Pensiamo alla Germania, alla Francia o all’Austria, dove l’ascesa delle destre estreme minaccia di scardinare principi di uguaglianza e libertà. In Turchia, le riforme accentrate di Erdogan hanno eroso i limiti del potere democratico, quando solo cento anni fa la Turchia di Atatürk muoveva verso la parità di genere nel codice civile, la non obbligatorietà del velo, la laicizzazione dello Stato. In altre nazioni, assistiamo alla fusione inquietante tra democrazia formale e illiberalismo, dove leader eletti democraticamente ignorano i diritti fondamentali.

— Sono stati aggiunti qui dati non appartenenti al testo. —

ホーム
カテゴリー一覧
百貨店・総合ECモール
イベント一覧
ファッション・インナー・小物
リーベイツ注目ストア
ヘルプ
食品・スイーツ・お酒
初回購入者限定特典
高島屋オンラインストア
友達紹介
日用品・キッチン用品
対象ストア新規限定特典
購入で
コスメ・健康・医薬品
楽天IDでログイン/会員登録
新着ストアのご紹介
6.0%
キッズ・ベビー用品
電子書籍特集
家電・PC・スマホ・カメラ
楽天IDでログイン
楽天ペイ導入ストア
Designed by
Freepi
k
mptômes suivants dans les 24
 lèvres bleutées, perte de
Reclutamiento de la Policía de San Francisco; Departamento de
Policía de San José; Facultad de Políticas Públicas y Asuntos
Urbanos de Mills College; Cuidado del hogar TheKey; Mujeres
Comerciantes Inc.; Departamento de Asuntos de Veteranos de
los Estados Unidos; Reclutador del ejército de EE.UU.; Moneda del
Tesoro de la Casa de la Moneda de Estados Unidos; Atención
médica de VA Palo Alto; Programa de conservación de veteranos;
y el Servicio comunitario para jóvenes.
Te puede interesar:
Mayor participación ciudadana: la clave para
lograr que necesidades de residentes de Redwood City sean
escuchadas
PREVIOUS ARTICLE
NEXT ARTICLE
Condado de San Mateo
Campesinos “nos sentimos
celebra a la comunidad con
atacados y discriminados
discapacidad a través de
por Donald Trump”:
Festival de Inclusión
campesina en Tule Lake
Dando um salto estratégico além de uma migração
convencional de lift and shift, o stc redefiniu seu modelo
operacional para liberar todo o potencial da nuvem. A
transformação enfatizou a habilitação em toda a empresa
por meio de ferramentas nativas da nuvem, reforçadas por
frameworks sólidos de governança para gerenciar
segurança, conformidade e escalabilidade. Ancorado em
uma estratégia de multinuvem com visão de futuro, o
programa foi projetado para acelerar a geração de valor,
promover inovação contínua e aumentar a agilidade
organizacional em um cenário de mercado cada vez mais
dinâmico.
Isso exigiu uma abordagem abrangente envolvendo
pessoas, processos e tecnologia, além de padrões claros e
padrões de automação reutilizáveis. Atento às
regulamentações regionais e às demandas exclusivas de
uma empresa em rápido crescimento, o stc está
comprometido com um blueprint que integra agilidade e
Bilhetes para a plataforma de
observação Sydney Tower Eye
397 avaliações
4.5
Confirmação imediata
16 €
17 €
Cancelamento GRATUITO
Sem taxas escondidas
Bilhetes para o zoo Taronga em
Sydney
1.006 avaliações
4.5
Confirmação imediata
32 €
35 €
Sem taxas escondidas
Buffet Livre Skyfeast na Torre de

In questo contesto, l’ingiustizia sociale e la disuguaglianza alimentano ulteriore incertezza. E a proposito di “25”, noi giovani affrontiamo una “quarter-life crisis”: un periodo di ansia e stress legato all’incapacità di realizzarsi in un sistema che sembra fornire sempre meno opportunità. I dati parlano chiaro: il 70% degli under 30 vive con i genitori; più del 50% dello stipendio va in affitto (considerando che le banche calcolano un mutuo sostenibile entro il 30% dello stipendio); chi ha meno di 30 anni guadagna in media 12.000 euro in meno rispetto alla media nazionale.
Le cause dell’incertezza
Le cause di questa condizione di incertezza sono molteplici e riverberano in noi. La contraddizione tra aspettative e realtà: quando ciò che abbiamo studiato e costruito si scontra con una realtà che disattende le aspettative, si genera confusione. Il conflitto tra valori e comportamenti: agire in contrasto con i propri ideali, magari per necessità economica, può generare una dissonanza cognitiva che mina la stabilità interiore. E poi l’ingiustizia sociale, l’impotenza di fronte a ingiustizie sistemiche che alimenta una sensazione di precarietà e spinge verso soluzioni estreme o radicali.

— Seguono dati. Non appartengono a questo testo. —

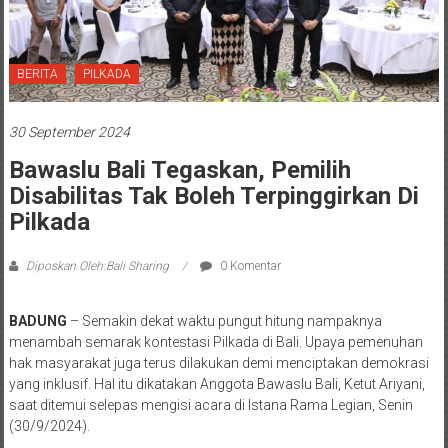
BERITA
PILKADA
30 September 2024
Bawaslu Bali Tegaskan, Pemilih
Disabilitas Tak Boleh Terpinggirkan Di
Pilkada
Diposkan Oleh:Bali Sharing
0 Komentar
BADUNG
– Semakin dekat waktu pungut hitung nampaknya
menambah semarak kontestasi Pilkada di Bali. Upaya pemenuhan
hak masyarakat juga terus dilakukan demi menciptakan demokrasi
yang inklusif. Hal itu dikatakan Anggota Bawaslu Bali, Ketut Ariyani,
saat ditemui selepas mengisi acara di Istana Rama Legian, Senin
(30/9/2024).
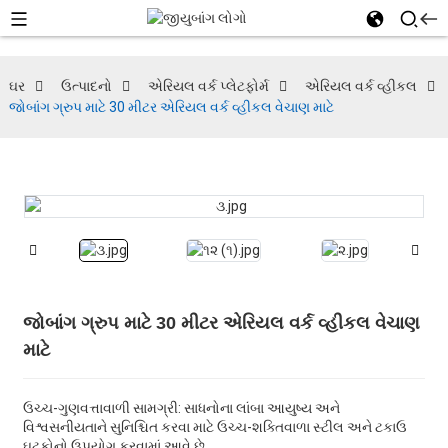
ઘર
ઉત્પાદનો
એરિયલ વર્ક પ્લેટફોર્મ
એરિયલ વર્ક વ્હીકલ
જોબાંગ ગ્રુપ માટે 30 મીટર એરિયલ વર્ક વ્હીકલ વેચાણ માટે
જોબાંગ ગ્રુપ માટે 30 મીટર એરિયલ વર્ક વ્હીકલ વેચાણ
માટે
ઉચ્ચ-ગુણવત્તાવાળી સામગ્રી: સાધનોના લાંબા આયુષ્ય અને
વિશ્વસનીયતાને સુનિશ્ચિત કરવા માટે ઉચ્ચ-શક્તિવાળા સ્ટીલ અને ટકાઉ
ઘટકોનો ઉપયોગ કરવામાં આવે છે.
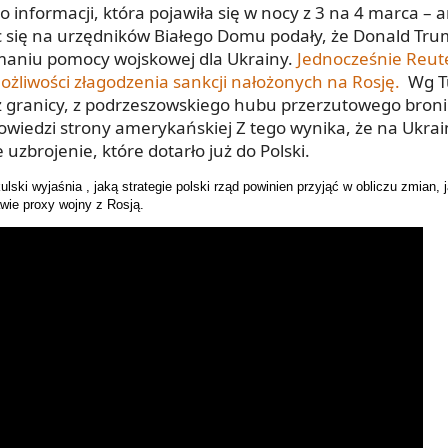
do informacji, która pojawiła się w nocy z 3 na 4 marca –
 się na urzędników Białego Domu podały, że Donald Tru
maniu pomocy wojskowej dla Ukrainy.
Jednocześnie Reute
ożliwości złagodzenia sankcji nałożonych na Rosję.
Wg Tu
z granicy, z podrzeszowskiego hubu przerzutowego broni
owiedzi strony amerykańskiej Z tego wynika, że na Ukrai
uzbrojenie, które dotarło już do Polski.
ulski wyjaśnia , jaką strategie polski rząd powinien przyjąć w obliczu zmian,
awie proxy wojny z Rosją.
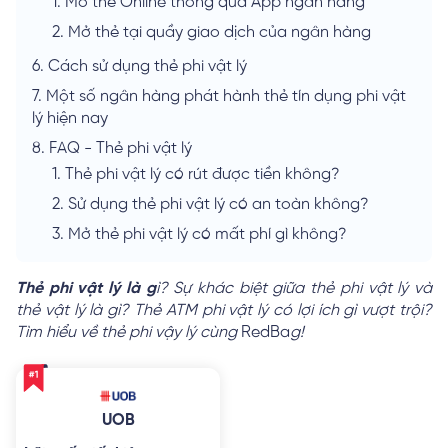
1.
Mở thẻ Online thông qua App ngân hàng
2.
Mở thẻ tại quầy giao dịch của ngân hàng
6.
Cách sử dụng thẻ phi vật lý
7.
Một số ngân hàng phát hành thẻ tín dụng phi vật
lý hiện nay
8.
FAQ - Thẻ phi vật lý
1.
Thẻ phi vật lý có rút được tiền không?
2.
Sử dụng thẻ phi vật lý có an toàn không?
3.
Mở thẻ phi vật lý có mất phí gì không?
Thẻ phi vật lý là g
ì? Sự khác biệt giữa thẻ phi vật lý và
thẻ vật lý là gì? Thẻ ATM phi vật lý có lợi ích gì vượt trội?
Tìm hiểu về thẻ phi vậy lý cùng
RedBa
g!
UOB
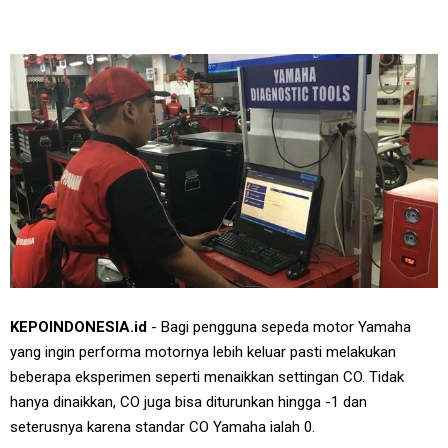
KEPOINDONESIA.id
- Bagi pengguna sepeda motor Yamaha
yang ingin performa motornya lebih keluar pasti melakukan
beberapa eksperimen seperti menaikkan settingan CO. Tidak
hanya dinaikkan, CO juga bisa diturunkan hingga -1 dan
seterusnya karena standar CO Yamaha ialah 0.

Un mondo in fase adolescenziale?
Il mondo, oggi, somiglia a un adolescente che sta cercando di ridefinire la propria identità. Le vecchie certezze si stanno sgretolando e nuovi paradigmi sono ancora in fase embrionale. Come nell’adolescenza, è un momento di transizione, di crisi e di esplorazione. Ma è anche un momento pericoloso, in cui le scelte fatte potranno definire il futuro per decenni.

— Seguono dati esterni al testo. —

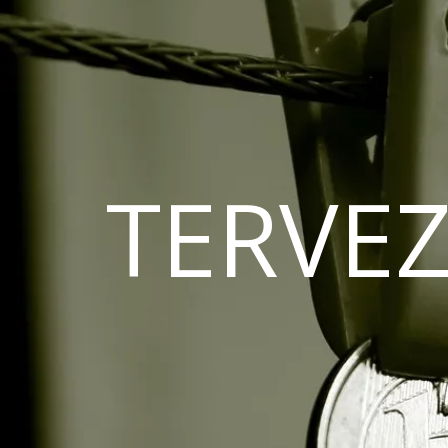
TERVEZ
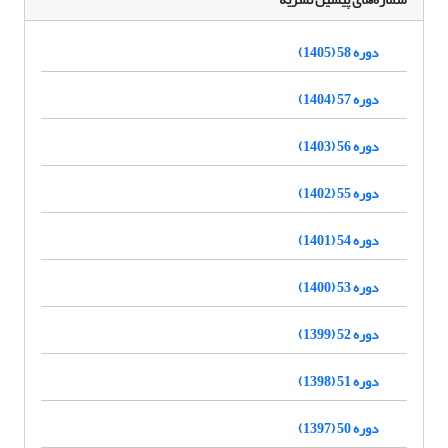
دوره 58 (1405)
دوره 57 (1404)
دوره 56 (1403)
دوره 55 (1402)
دوره 54 (1401)
دوره 53 (1400)
دوره 52 (1399)
دوره 51 (1398)
دوره 50 (1397)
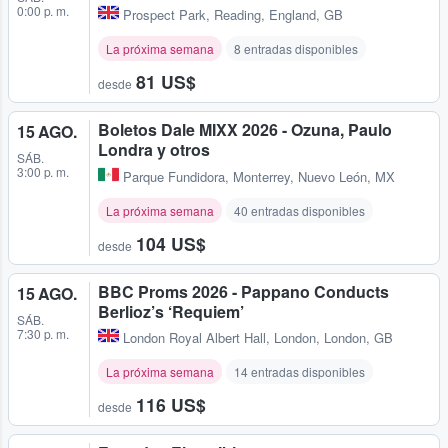
0:00 p. m.
Prospect Park
,
Reading, England, GB
La próxima semana
8 entradas disponibles
81 US$
desde
Boletos Dale MIXX 2026 - Ozuna, Paulo
15 AGO.
Londra y otros
SÁB.
3:00 p. m.
Parque Fundidora
,
Monterrey, Nuevo León, MX
La próxima semana
40 entradas disponibles
104 US$
desde
BBC Proms 2026 - Pappano Conducts
15 AGO.
Berlioz’s ‘Requiem’
SÁB.
7:30 p. m.
London Royal Albert Hall
,
London, London, GB
La próxima semana
14 entradas disponibles
116 US$
desde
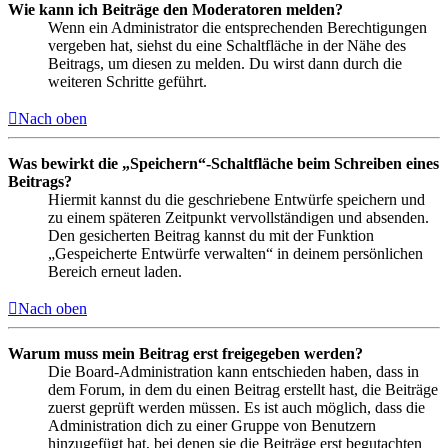
Wie kann ich Beiträge den Moderatoren melden?
Wenn ein Administrator die entsprechenden Berechtigungen
vergeben hat, siehst du eine Schaltfläche in der Nähe des
Beitrags, um diesen zu melden. Du wirst dann durch die
weiteren Schritte geführt.
Nach oben
Was bewirkt die „Speichern“-Schaltfläche beim Schreiben eines
Beitrags?
Hiermit kannst du die geschriebene Entwürfe speichern und
zu einem späteren Zeitpunkt vervollständigen und absenden.
Den gesicherten Beitrag kannst du mit der Funktion
„Gespeicherte Entwürfe verwalten“ in deinem persönlichen
Bereich erneut laden.
Nach oben
Warum muss mein Beitrag erst freigegeben werden?
Die Board-Administration kann entschieden haben, dass in
dem Forum, in dem du einen Beitrag erstellt hast, die Beiträge
zuerst geprüft werden müssen. Es ist auch möglich, dass die
Administration dich zu einer Gruppe von Benutzern
hinzugefügt hat, bei denen sie die Beiträge erst begutachten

La ricerca di una nuova verità
Viviamo in un mondo scosso, privo di una verità solida (o meglio, stabile e condivisa), ancora in conflitto con il vecchio e con poche idee per il nuovo. Come in un terremoto sociale, i vecchi punti di riferimento sono stati spazzati via, e ci troviamo in attesa di capire cosa emergerà dai maremoti che scuotono la nostra epoca.
Per ora, nessun vulcano è esploso, ma tutti i segnali suggeriscono che è solo questione di tempo. In questo scenario, l’unica cosa che ci rimane da fare è cercare una verità nella quale possiamo credere intimamente e moralmente, e perseguire quella. L’unica stella polare, non riuscieremo a trovarla fuori ma dentro di noi e riguarderà una verità più vicina all’anima di quanto non si creda. Una verità in cui il concetto di coscienza possa riposare e sentirsi a suo agio. Questa verità, intima e morale, è forse l’unico antidoto all’incertezza che domina tanto il micro quanto il macro.
Consiglio per il quarto di secolo
Individuate una bussola e un Polo Nord in cui credere. Coprite i lati degli occhi, tappatevi le orecchie e andate fino in fondo.